Chapter 2 describes the diffusive transport of CO₂ within intact cement using the Nernst-Plank equation and considers the overall chemical interactions of CO₂ with G-class sulfate-resistant Portland cement. This chapter also explores the effects of environmental conditions, such as pressure and temperature, on solubility, diffusivity, and the kinetics of dissolution/precipitation reactions. An empirical relation is proposed for estimating the length of carbonation over the long term, with results compared to predictions made using Fick's law and Elovich equations.

Chapter 3 deals with changes in the apparent diffusivity of CO₂ in intact cement during the diffusion process. Using the model that we developed in Chapter 2, we explored the effect of cement composition, especially the CH/CSH volumetric ratio. Furthermore, we evaluated the apparent diffusivity changes during the carbonation process.

Chapter 4 addresses the impact of mechanical damage on the length of carbonation by incorporating mechanical damage into the reactive transport model. The chapter also considers the presence of impurities (e.g., SO₂, H₂S, and NO₂) under the assumption of very low partial pressure.
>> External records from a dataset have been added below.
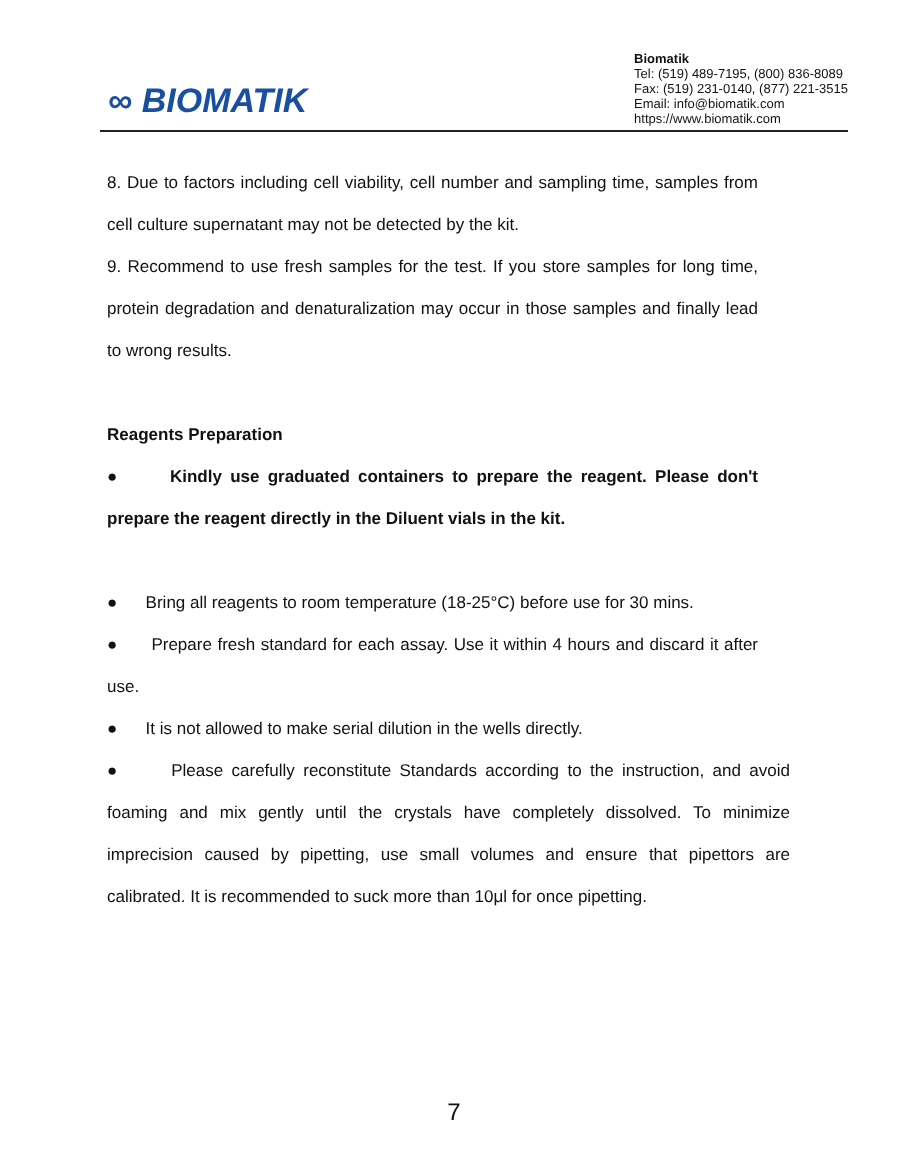∞ BIOMATIK
Biomatik
Tel: (519) 489-7195, (800) 836-8089
Fax: (519) 231-0140, (877) 221-3515
Email: info@biomatik.com
https://www.biomatik.com
8. Due to factors including cell viability, cell number and sampling time, samples from cell culture supernatant may not be detected by the kit.
9. Recommend to use fresh samples for the test. If you store samples for long time, protein degradation and denaturalization may occur in those samples and finally lead to wrong results.
Reagents Preparation
● Kindly use graduated containers to prepare the reagent. Please don't prepare the reagent directly in the Diluent vials in the kit.
● Bring all reagents to room temperature (18-25°C) before use for 30 mins.
● Prepare fresh standard for each assay. Use it within 4 hours and discard it after use.
● It is not allowed to make serial dilution in the wells directly.
● Please carefully reconstitute Standards according to the instruction, and avoid foaming and mix gently until the crystals have completely dissolved. To minimize imprecision caused by pipetting, use small volumes and ensure that pipettors are calibrated. It is recommended to suck more than 10μl for once pipetting.
7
We observed that the presence of impurities enhances progressive precipitation of Ettringite at the CO₂ front and gypsum behind the CO₂ front, resulting in pore space blockage. Consequently, it became necessary to integrate a mechanical damage accumulation model, as progressive precipitation induces the formation of a new micro-fracture network. This integration was subsequently addressed in detail in the remaining sections of the chapter.

Chapter 5 investigates the self-sealing or opening behavior of cement fractures in both 1D and more complex 2D rough-walled fractures. In 1D fractures, a slight increase in pressure gradient causes a rapid transition from sealing to non-sealing. However, 2D heterogeneous fractures demonstrate the ability to remain self-sealed even at elevated pressure gradients. The sealing behavior of fractures is affected by the heterogeneity pattern, available pathways, and the interaction time between CO₂ and cement solid phases. Furthermore, the opening/sealing diagram suggested by Brunet et al. (2016) is revised to illustrate more complex but realistic scenarios.

Chapter 6 addresses CO₂ interactions with an unsaturated cement matrix. The moisture transport model is combined with gas transport and chemical equilibration to consider gas solubility in the aqueous phase and evaluate the chemical interactions between the solution, gas phases and cement solid phases. Due to irregularities in moisture transport, the transport mechanism is validated initially before being applied to estimate the quantity of water in pore spaces for enabling reactions. This study simulates the carbonation process for four different samples derived from earlier research.

Chapter 7 provides conclusions, offering insights that improve the reactive transport modeling of aqueous CO₂ in intact and fractured cement. Through extensive investigation of the complex interactions between CO₂ and cementitious materials, this research reduces the risks of CO₂ leakage, thus enabling more efficient and safer subsurface storage applications.